Total annual net revenue at actual exchange rates was down 5.4%, reflecting net M&A impact of -3.8% and foreign exchange headwinds of 5.1%. 

Overall organic growth was driven by strong growth in hygiene, particularly in North America.  Lysol saw good growth off the back of an outstanding 2020, as core consumption remained strong, and we gained further penetration in the laundry sanitiser segment. 

The two-year stacked like for like net revenue growth for 2021 for the group was 17.4% compared to pre-Covid 2019, driven by two year 27% growth in hygiene, and 12% and 6% in health and nutrition, respectively. 

During the year, COVID continued to impact net revenue. Around 70% of Reckitt’s portfolio, representing brands less sensitive to COVID dynamics, grew mid-single-digits.  The remaining 30% of the portfolio which includes Lysol, Dettol and our cold and flu brands (Mucinex, Strepsils and Lemsip) have been more volatile reflecting fluctuations in COVID related demand. 

However, adjusted gross margin (excluding IFCN China) fell b back to 58.5% from 60.5%, with the 200bps reduction in gross margin principally driven by 11% cost inflation, partially mitigated by productivity initiatives and pricing and mix. 

Adjusted operating profit (excluding IFCN China) was down to £2.9bn from £3.2bn at an adjusted operating margin of 22.9% - in line with our guidance. 

CEO Laxman Narasimhan commented: “Our journey to rejuvenate sustainable growth is well on track as evidenced by strong LFL growth of 3.5% in 2021, building on the outstanding growth in 2020, for a two-year stack of 17.4%. 

“Over the last two years, we’ve significantly strengthened our business. Our innovation pipeline is 50% larger, our brands are stronger and more relevant, and our ability to serve our customers and consumers is greatly improved. We’ve taken Reckitt’s strong performance-driven culture, with its unique sense of ownership, and are evolving it for the better. We’ve also been active in managing our portfolio, repositioning for faster growth. 

“The business is showing positive momentum with 62% of our core CMUs holding or gaining share, underpinned by the investments we have already made.  We are therefore targeting both growth in LFL net revenue and an increase in adjusted operating margin in 2022, despite an unprecedented inflationary environment and ongoing uncertainties created by COVID. 

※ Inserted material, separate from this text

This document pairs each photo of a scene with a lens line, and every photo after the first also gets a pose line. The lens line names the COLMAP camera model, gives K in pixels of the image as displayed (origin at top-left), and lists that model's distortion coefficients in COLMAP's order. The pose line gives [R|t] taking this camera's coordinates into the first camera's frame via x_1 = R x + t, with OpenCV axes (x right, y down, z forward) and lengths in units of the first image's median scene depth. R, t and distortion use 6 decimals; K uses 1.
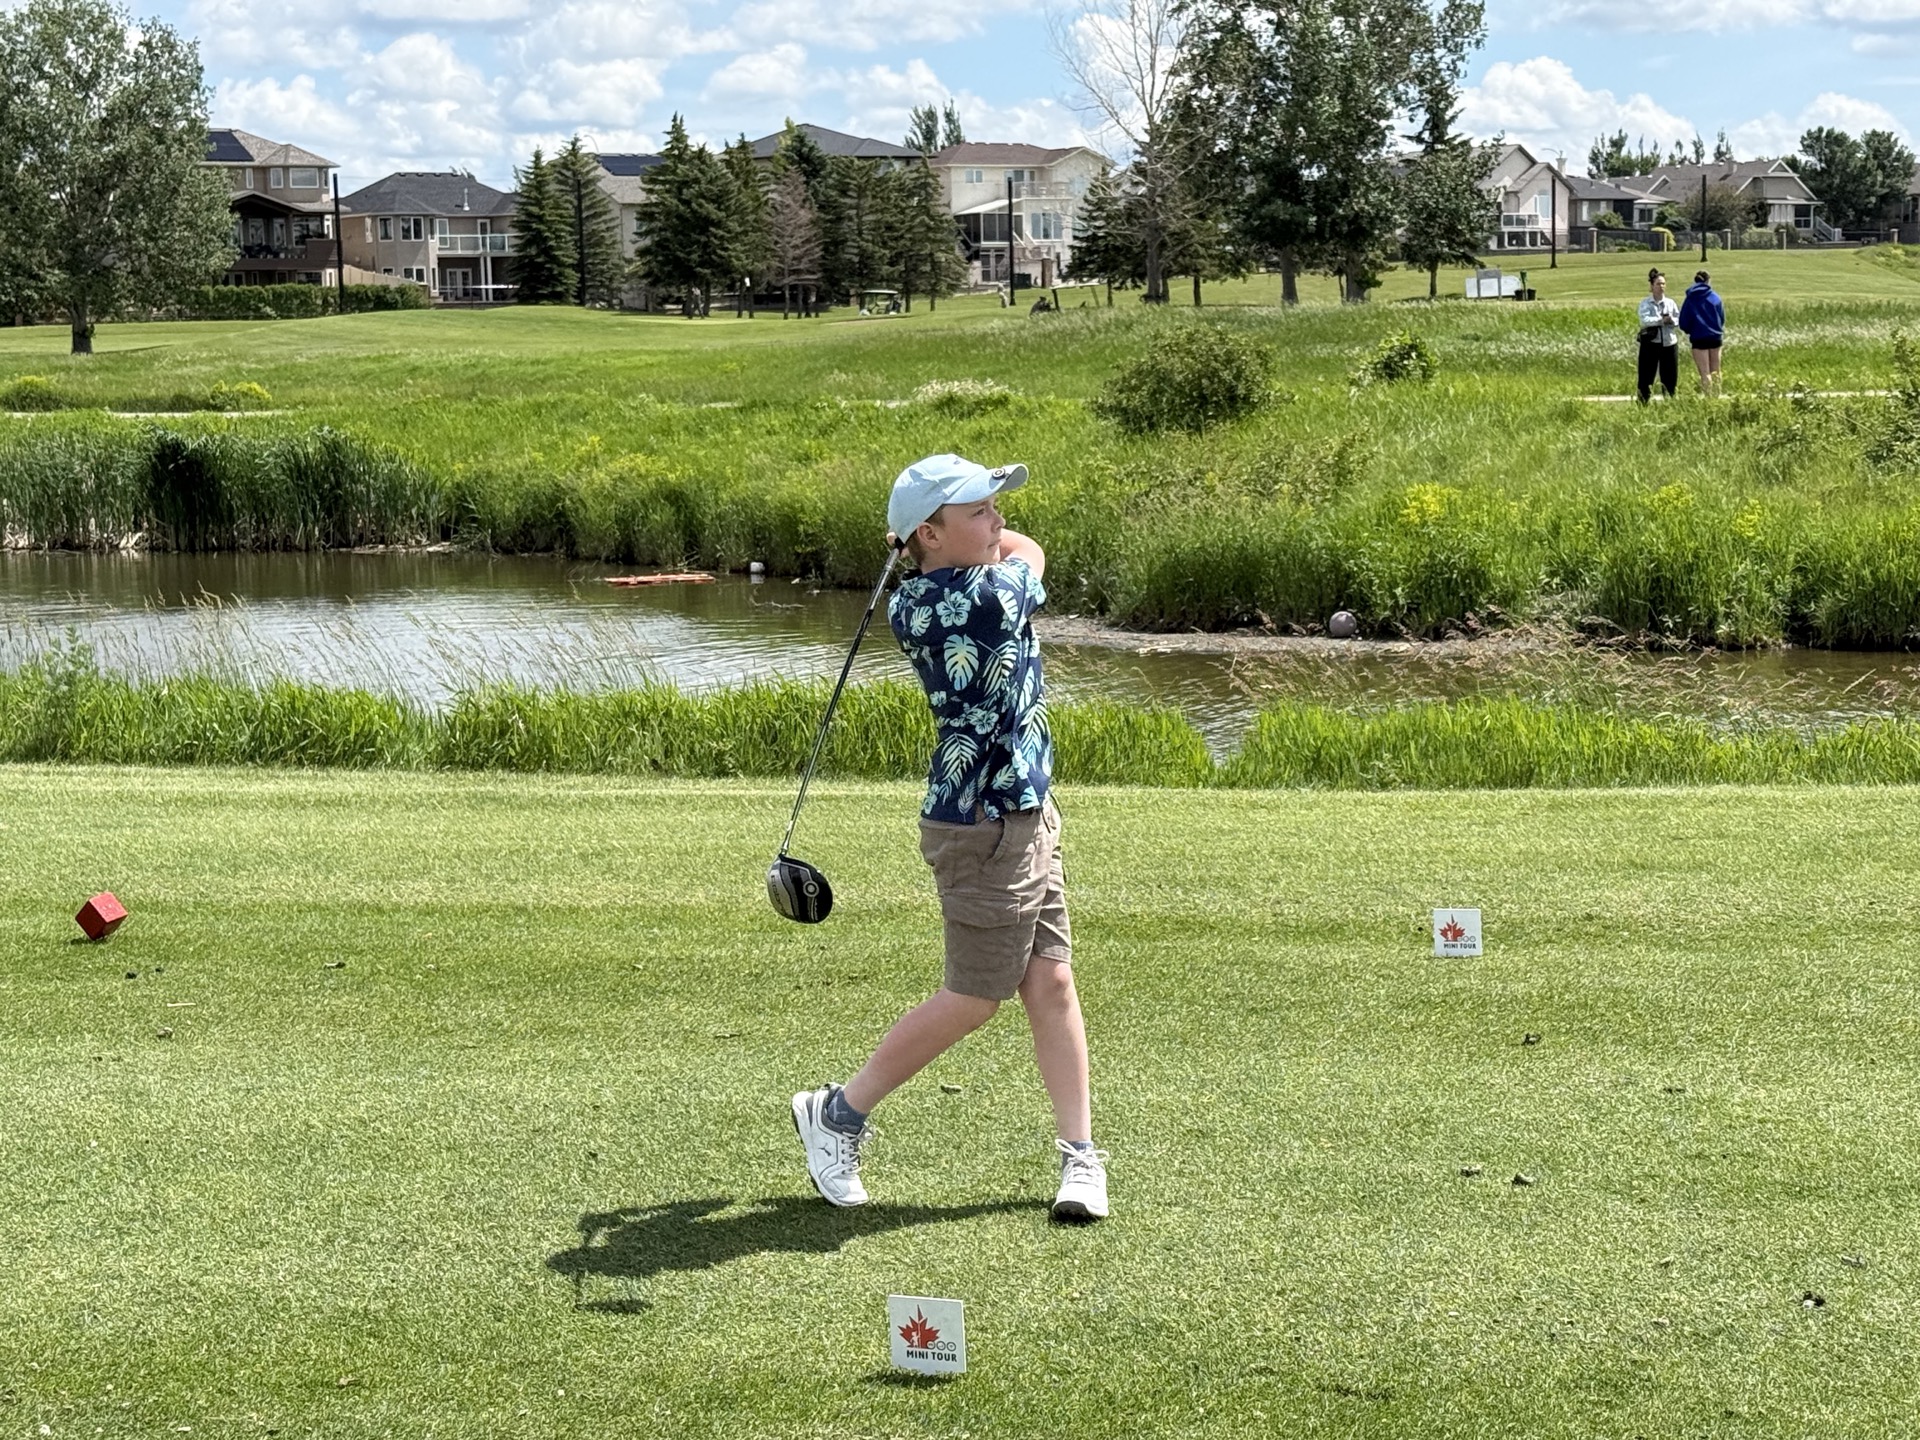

“We have a unique portfolio of trusted, market-leading brands in structurally attractive categories with significant headroom for growth. This, combined with our progress to date, gives me the confidence in both our near term and medium-term prospects.” 

On the markets this morning, the FTSE 100 is down 0.4% to 7,570.2pts so far.

Early risers include Reckitt Benckiser, up 5% to 6,097p, Deliveroo, up 2.8% to 140.9p and Just Eat, up 2.6% to 3,385p.

Fallers include Imperial Brands, down 3.2% to 1,748.2p, C&C Group, down 1.6% yo 217p and SSP Group, down 1.3% to 293.3p. 

Yesterday in the City 

After Monday’s heavy falls and Tuesday’s rebound, the FTSE 100 settled yesterday, edging down 0.1% to 7,603.8pts. 

The day’s fallers included Bakkavor, down 5% to 121p, THG, down 2.6% to 119p, Deliveroo, down 2.5% to 137p, Virgin Wines, down 2.3% to 147.5p, Diageo, down 2.1% to 3,605p and Compass Group, down 2% to 1,779p. 

Risers included Hilton Food Group, up 4.3% to 1,068p, Just Eat, up 2.1% to 3,298p, Tate & Lyle, up 1.8% to 769.2pp, Glanbia, up 1.8% to €12.60 and Kerry Group, up 1.6% to €109.30.